* **Written task**: Every line of the records below from the line with "Статистика в Firebird 4.0" up to and including the line with "Total formats: 1, used formats: 1" must be reproduced exactly, and no line outside that range.

Items from a data source:
>>

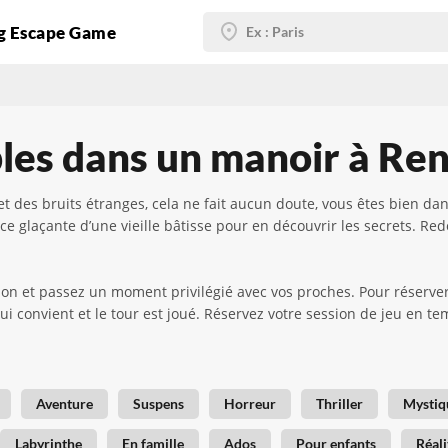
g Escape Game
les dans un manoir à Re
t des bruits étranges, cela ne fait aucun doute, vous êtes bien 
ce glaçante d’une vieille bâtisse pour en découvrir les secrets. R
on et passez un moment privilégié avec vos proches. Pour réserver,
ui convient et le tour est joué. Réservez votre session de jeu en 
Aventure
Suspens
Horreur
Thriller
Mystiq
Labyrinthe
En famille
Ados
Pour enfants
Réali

<<
>>

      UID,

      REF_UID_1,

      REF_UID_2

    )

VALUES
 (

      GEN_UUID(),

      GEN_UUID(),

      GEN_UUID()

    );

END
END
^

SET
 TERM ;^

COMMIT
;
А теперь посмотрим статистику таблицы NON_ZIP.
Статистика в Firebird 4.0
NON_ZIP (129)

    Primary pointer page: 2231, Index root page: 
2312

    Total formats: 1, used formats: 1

<<

* **Answer to this problem**:
Статистика в Firebird 4.0
NON_ZIP (129)

    Primary pointer page: 2231, Index root page: 
2312

    Total formats: 1, used formats: 1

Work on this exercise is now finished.